Escupiendo la sopa

Tuesday, October 21, 2008

destello




Hacía una semana que la bronquitis me tenía amarrado a la condena de las paredes de mi casa, y ese viernes, harto del encierro, salí a la calle a dar una vuelta y de paso fumar uno.
La noche estaba completamente despejada, la luna redonda y opaca, las calles del barrio desiertas, como realizando una suma silenciosa de las noches que me vieron pasar. La tos no me dejó terminar el faso, y luego de algunas secas, un malestar sutil comenzó a punzarme el pecho,
Un patrullero dobló a la esquina y no dudé apagar el humo. Empecé a caminar sin rumbo fijo, sin determinación. Respiraba profundo para airear el espíritu pulgoso.
Crucé una fábrica de churros y bolas de fraile, pero no tenía hambre. Los camiones estacionados sobre la vereda, las máquinas industriales (anacrónicas) giraban para inventar alimento azucarado y esponjoso. Los obreros con sus delantales blancos, impecables, sacando con palas que parecían de construcción, montañas de azúcar de algo similar a un tanque australiano. Uno de los conductores de los camiones estacionados en la puerta fumaba y se rascaba la barbilla.
Era un movimiento fantasmal en el nexo de la noche. Los ruidos industriales le fueron quedando viejos al oído, y a la siguiente cuadra percibí sonido de instrumentos. Lo primero fue el retumbar de tambores y platillos, una batería soberbia, con los contratiempos singulares del jazz. De a poco, como colores en un paño borroso, fue apareciendo el resto: un saxo tenor, una trompeta, un Rodhes. Eran auténticos músicos.

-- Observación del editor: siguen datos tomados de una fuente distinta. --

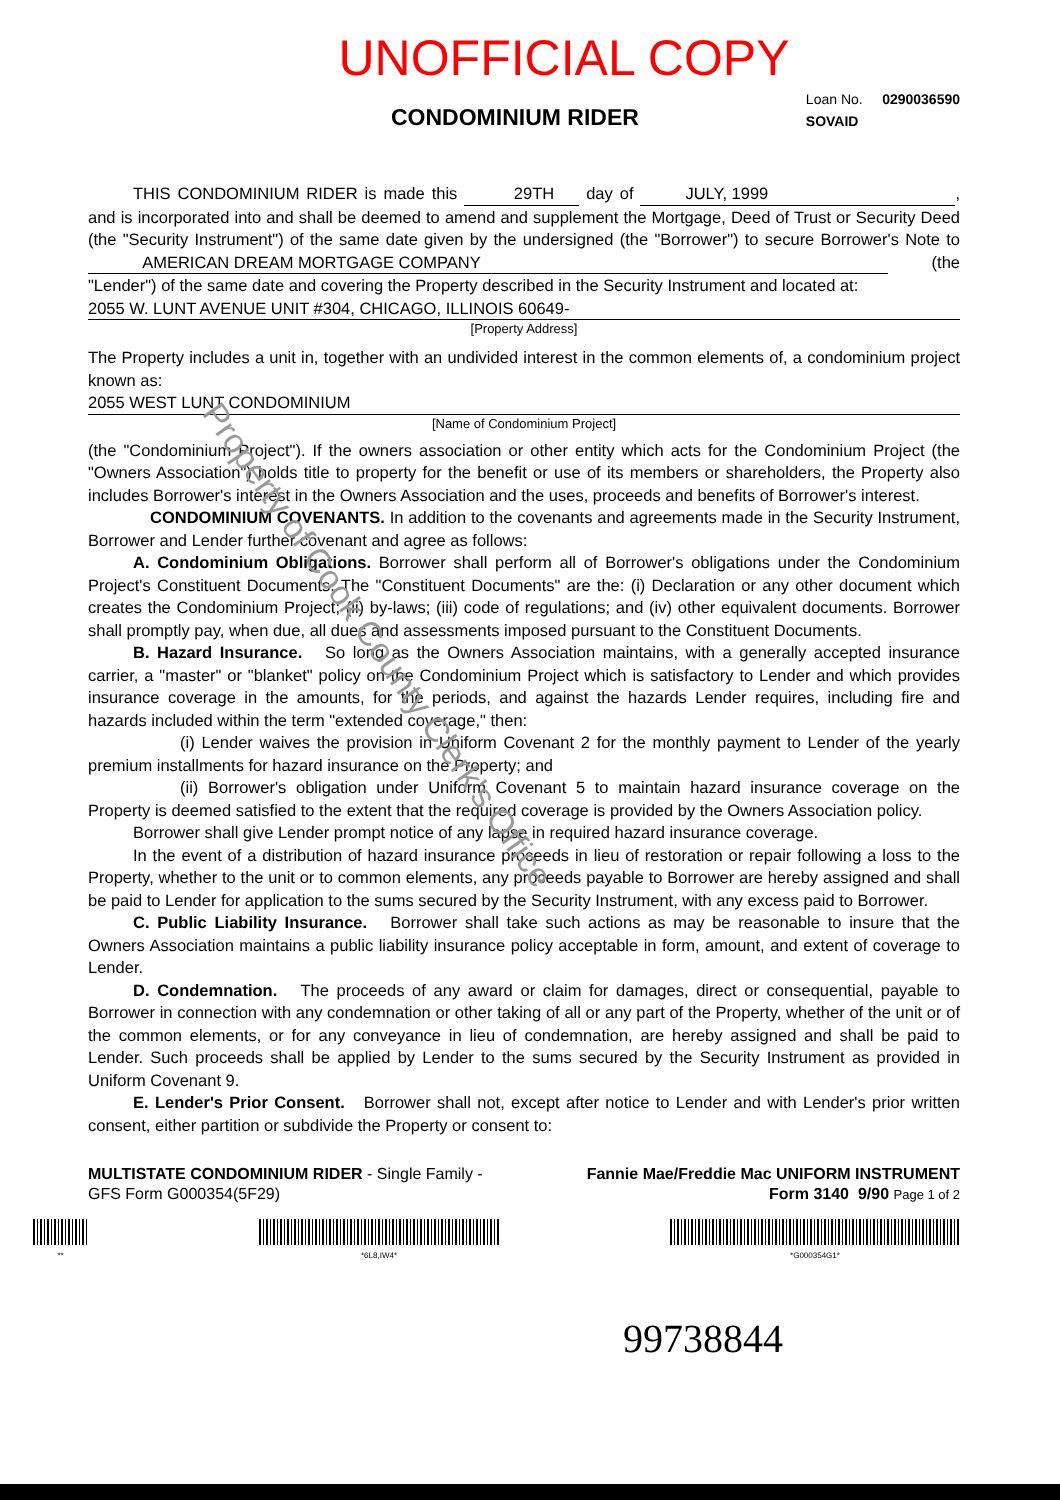Property of Cook County Clerk's Office
UNOFFICIAL COPY
CONDOMINIUM RIDER
Loan No. 0290036590
SOVAID
THIS CONDOMINIUM RIDER is made this 29TH day of JULY, 1999, and is incorporated into and shall be deemed to amend and supplement the Mortgage, Deed of Trust or Security Deed (the "Security Instrument") of the same date given by the undersigned (the "Borrower") to secure Borrower's Note to AMERICAN DREAM MORTGAGE COMPANY (the "Lender") of the same date and covering the Property described in the Security Instrument and located at:
2055 W. LUNT AVENUE UNIT #304, CHICAGO, ILLINOIS 60649-
[Property Address]
The Property includes a unit in, together with an undivided interest in the common elements of, a condominium project known as:
2055 WEST LUNT CONDOMINIUM
[Name of Condominium Project]
(the "Condominium Project"). If the owners association or other entity which acts for the Condominium Project (the "Owners Association") holds title to property for the benefit or use of its members or shareholders, the Property also includes Borrower's interest in the Owners Association and the uses, proceeds and benefits of Borrower's interest.
CONDOMINIUM COVENANTS. In addition to the covenants and agreements made in the Security Instrument, Borrower and Lender further covenant and agree as follows:
A. Condominium Obligations. Borrower shall perform all of Borrower's obligations under the Condominium Project's Constituent Documents. The "Constituent Documents" are the: (i) Declaration or any other document which creates the Condominium Project; (ii) by-laws; (iii) code of regulations; and (iv) other equivalent documents. Borrower shall promptly pay, when due, all dues and assessments imposed pursuant to the Constituent Documents.
B. Hazard Insurance. So long as the Owners Association maintains, with a generally accepted insurance carrier, a "master" or "blanket" policy on the Condominium Project which is satisfactory to Lender and which provides insurance coverage in the amounts, for the periods, and against the hazards Lender requires, including fire and hazards included within the term "extended coverage," then:
(i) Lender waives the provision in Uniform Covenant 2 for the monthly payment to Lender of the yearly premium installments for hazard insurance on the Property; and
(ii) Borrower's obligation under Uniform Covenant 5 to maintain hazard insurance coverage on the Property is deemed satisfied to the extent that the required coverage is provided by the Owners Association policy.
Borrower shall give Lender prompt notice of any lapse in required hazard insurance coverage.
In the event of a distribution of hazard insurance proceeds in lieu of restoration or repair following a loss to the Property, whether to the unit or to common elements, any proceeds payable to Borrower are hereby assigned and shall be paid to Lender for application to the sums secured by the Security Instrument, with any excess paid to Borrower.
C. Public Liability Insurance. Borrower shall take such actions as may be reasonable to insure that the Owners Association maintains a public liability insurance policy acceptable in form, amount, and extent of coverage to Lender.
D. Condemnation. The proceeds of any award or claim for damages, direct or consequential, payable to Borrower in connection with any condemnation or other taking of all or any part of the Property, whether of the unit or of the common elements, or for any conveyance in lieu of condemnation, are hereby assigned and shall be paid to Lender. Such proceeds shall be applied by Lender to the sums secured by the Security Instrument as provided in Uniform Covenant 9.
E. Lender's Prior Consent. Borrower shall not, except after notice to Lender and with Lender's prior written consent, either partition or subdivide the Property or consent to:
MULTISTATE CONDOMINIUM RIDER - Single Family -
GFS Form G000354(5F29)
Fannie Mae/Freddie Mac UNIFORM INSTRUMENT
Form 3140 9/90 Page 1 of 2
** *6L8,IW4* *G000354G1*
99738844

Me senté en la casa contigua, el barullo era tal que se los escuchaba como si los tuviese enfrente. Al término de cada pieza, que duraban entre diez a veinte minutos, la concurrencia los aplaudía fervorosa.

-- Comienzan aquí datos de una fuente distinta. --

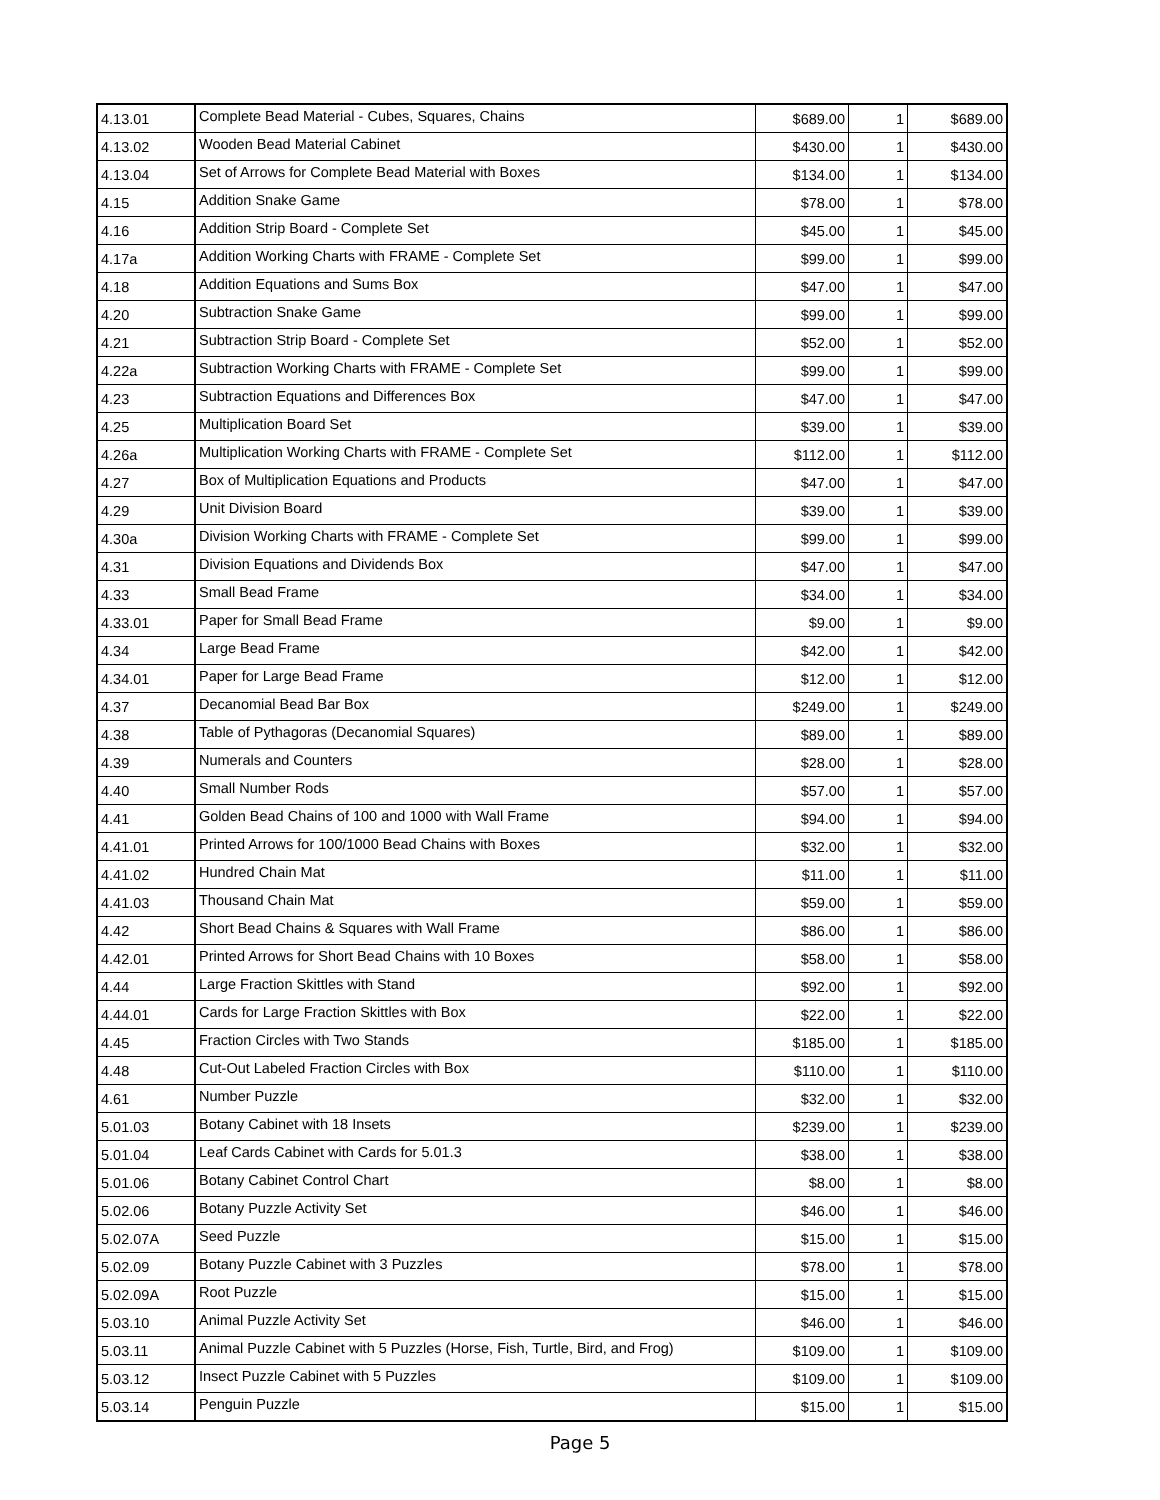| 4.13.01 | Complete Bead Material - Cubes, Squares, Chains | $689.00 | 1 | $689.00 |
| 4.13.02 | Wooden Bead Material Cabinet | $430.00 | 1 | $430.00 |
| 4.13.04 | Set of Arrows for Complete Bead Material with Boxes | $134.00 | 1 | $134.00 |
| 4.15 | Addition Snake Game | $78.00 | 1 | $78.00 |
| 4.16 | Addition Strip Board - Complete Set | $45.00 | 1 | $45.00 |
| 4.17a | Addition Working Charts with FRAME - Complete Set | $99.00 | 1 | $99.00 |
| 4.18 | Addition Equations and Sums Box | $47.00 | 1 | $47.00 |
| 4.20 | Subtraction Snake Game | $99.00 | 1 | $99.00 |
| 4.21 | Subtraction Strip Board - Complete Set | $52.00 | 1 | $52.00 |
| 4.22a | Subtraction Working Charts with FRAME - Complete Set | $99.00 | 1 | $99.00 |
| 4.23 | Subtraction Equations and Differences Box | $47.00 | 1 | $47.00 |
| 4.25 | Multiplication Board Set | $39.00 | 1 | $39.00 |
| 4.26a | Multiplication Working Charts with FRAME - Complete Set | $112.00 | 1 | $112.00 |
| 4.27 | Box of Multiplication Equations and Products | $47.00 | 1 | $47.00 |
| 4.29 | Unit Division Board | $39.00 | 1 | $39.00 |
| 4.30a | Division Working Charts with FRAME - Complete Set | $99.00 | 1 | $99.00 |
| 4.31 | Division Equations and Dividends Box | $47.00 | 1 | $47.00 |
| 4.33 | Small Bead Frame | $34.00 | 1 | $34.00 |
| 4.33.01 | Paper for Small Bead Frame | $9.00 | 1 | $9.00 |
| 4.34 | Large Bead Frame | $42.00 | 1 | $42.00 |
| 4.34.01 | Paper for Large Bead Frame | $12.00 | 1 | $12.00 |
| 4.37 | Decanomial Bead Bar Box | $249.00 | 1 | $249.00 |
| 4.38 | Table of Pythagoras (Decanomial Squares) | $89.00 | 1 | $89.00 |
| 4.39 | Numerals and Counters | $28.00 | 1 | $28.00 |
| 4.40 | Small Number Rods | $57.00 | 1 | $57.00 |
| 4.41 | Golden Bead Chains of 100 and 1000 with Wall Frame | $94.00 | 1 | $94.00 |
| 4.41.01 | Printed Arrows for 100/1000 Bead Chains with Boxes | $32.00 | 1 | $32.00 |
| 4.41.02 | Hundred Chain Mat | $11.00 | 1 | $11.00 |
| 4.41.03 | Thousand Chain Mat | $59.00 | 1 | $59.00 |
| 4.42 | Short Bead Chains & Squares with Wall Frame | $86.00 | 1 | $86.00 |
| 4.42.01 | Printed Arrows for Short Bead Chains with 10 Boxes | $58.00 | 1 | $58.00 |
| 4.44 | Large Fraction Skittles with Stand | $92.00 | 1 | $92.00 |
| 4.44.01 | Cards for Large Fraction Skittles with Box | $22.00 | 1 | $22.00 |
| 4.45 | Fraction Circles with Two Stands | $185.00 | 1 | $185.00 |
| 4.48 | Cut-Out Labeled Fraction Circles with Box | $110.00 | 1 | $110.00 |
| 4.61 | Number Puzzle | $32.00 | 1 | $32.00 |
| 5.01.03 | Botany Cabinet with 18 Insets | $239.00 | 1 | $239.00 |
| 5.01.04 | Leaf Cards Cabinet with Cards for 5.01.3 | $38.00 | 1 | $38.00 |
| 5.01.06 | Botany Cabinet Control Chart | $8.00 | 1 | $8.00 |
| 5.02.06 | Botany Puzzle Activity Set | $46.00 | 1 | $46.00 |
| 5.02.07A | Seed Puzzle | $15.00 | 1 | $15.00 |
| 5.02.09 | Botany Puzzle Cabinet with 3 Puzzles | $78.00 | 1 | $78.00 |
| 5.02.09A | Root Puzzle | $15.00 | 1 | $15.00 |
| 5.03.10 | Animal Puzzle Activity Set | $46.00 | 1 | $46.00 |
| 5.03.11 | Animal Puzzle Cabinet with 5 Puzzles (Horse, Fish, Turtle, Bird, and Frog) | $109.00 | 1 | $109.00 |
| 5.03.12 | Insect Puzzle Cabinet with 5 Puzzles | $109.00 | 1 | $109.00 |
| 5.03.14 | Penguin Puzzle | $15.00 | 1 | $15.00 |
Page 5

Las escalas que esgrimían eran extrañas, disonantes en algunos momentos, esos abismales caminos que utilizan los músicos de jazz. A ellos les excita caminar por la cornisa, engañar a la misma afinación. Esa delgada raya bailoteaba compás tras compás, y yo tenía un regocijo que la carne se me estremecía.

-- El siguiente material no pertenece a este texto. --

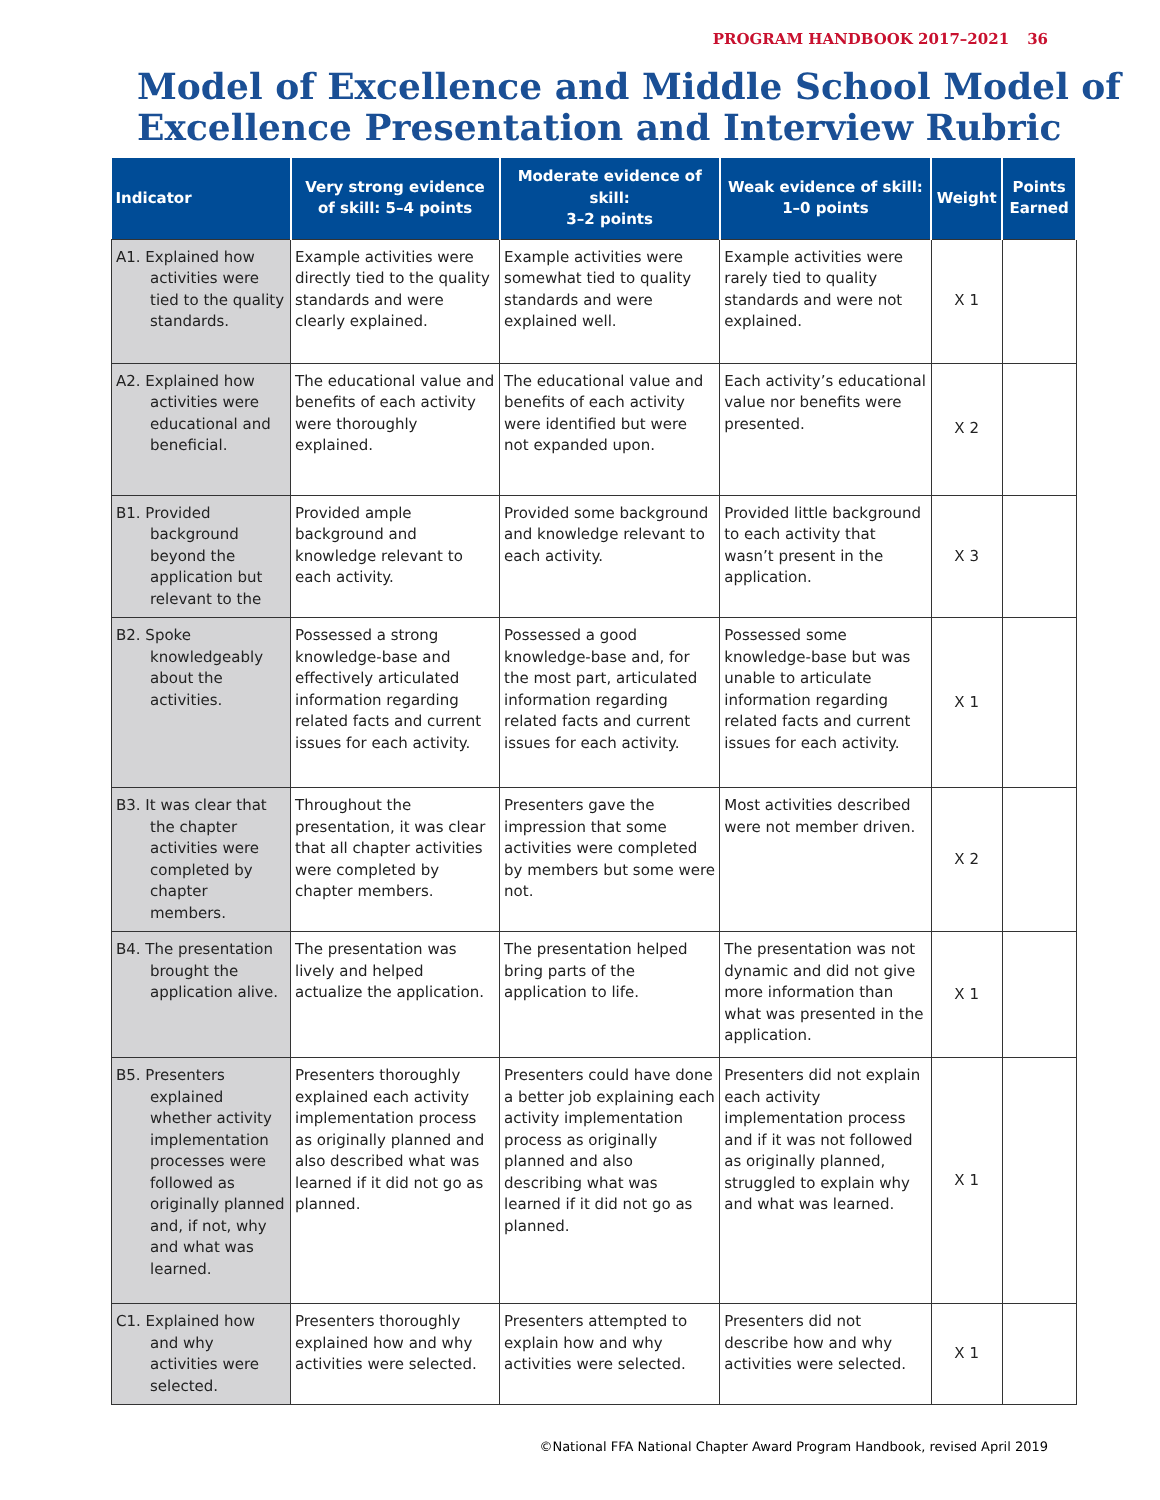PROGRAM HANDBOOK 2017–2021 36
Model of Excellence and Middle School Model of Excellence Presentation and Interview Rubric
| Indicator | Very strong evidence of skill: 5–4 points | Moderate evidence of skill: 3–2 points | Weak evidence of skill: 1–0 points | Weight | Points Earned |
| --- | --- | --- | --- | --- | --- |
| A1. Explained how activities were tied to the quality standards. | Example activities were directly tied to the quality standards and were clearly explained. | Example activities were somewhat tied to quality standards and were explained well. | Example activities were rarely tied to quality standards and were not explained. | X 1 | |
| A2. Explained how activities were educational and beneficial. | The educational value and benefits of each activity were thoroughly explained. | The educational value and benefits of each activity were identified but were not expanded upon. | Each activity’s educational value nor benefits were presented. | X 2 | |
| B1. Provided background beyond the application but relevant to the | Provided ample background and knowledge relevant to each activity. | Provided some background and knowledge relevant to each activity. | Provided little background to each activity that wasn’t present in the application. | X 3 | |
| B2. Spoke knowledgeably about the activities. | Possessed a strong knowledge-base and effectively articulated information regarding related facts and current issues for each activity. | Possessed a good knowledge-base and, for the most part, articulated information regarding related facts and current issues for each activity. | Possessed some knowledge-base but was unable to articulate information regarding related facts and current issues for each activity. | X 1 | |
| B3. It was clear that the chapter activities were completed by chapter members. | Throughout the presentation, it was clear that all chapter activities were completed by chapter members. | Presenters gave the impression that some activities were completed by members but some were not. | Most activities described were not member driven. | X 2 | |
| B4. The presentation brought the application alive. | The presentation was lively and helped actualize the application. | The presentation helped bring parts of the application to life. | The presentation was not dynamic and did not give more information than what was presented in the application. | X 1 | |
| B5. Presenters explained whether activity implementation processes were followed as originally planned and, if not, why and what was learned. | Presenters thoroughly explained each activity implementation process as originally planned and also described what was learned if it did not go as planned. | Presenters could have done a better job explaining each activity implementation process as originally planned and also describing what was learned if it did not go as planned. | Presenters did not explain each activity implementation process and if it was not followed as originally planned, struggled to explain why and what was learned. | X 1 | |
| C1. Explained how and why activities were selected. | Presenters thoroughly explained how and why activities were selected. | Presenters attempted to explain how and why activities were selected. | Presenters did not describe how and why activities were selected. | X 1 | |
©National FFA National Chapter Award Program Handbook, revised April 2019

Mis pies autónomos, hipnotizados como serpientes, uno tras otro pisaban con sus talones la vereda al ritmo de los temas. Variaban de tensión, de intención. De pronto se apaciguaban, se hacían dulces y fingían ser dóciles, se iban acrecentando al caudillaje del solo de alguno. Esta vez era la guitarra, y la batería como capitana mandaba que se libre fuego, y estallaba la música nuevamente, como la caída de una cascada, del agua golpeando sobre el agua y la piedra.
Alguien abrió la puerta y me levanté por vergüenza; emprendí caminata sin voltearme. Llegué a la esquina, y regresé al escalón de la casa vecina al concierto.
Fueron dos temas más, un poco más largos también, no por eso menos geniales. Hubo un largo silencio, y la cháchara irrumpió. Al parecer el recital había culminado, la mente me destellaba y enfilé para mi casa con la tristeza de un niño con hambre.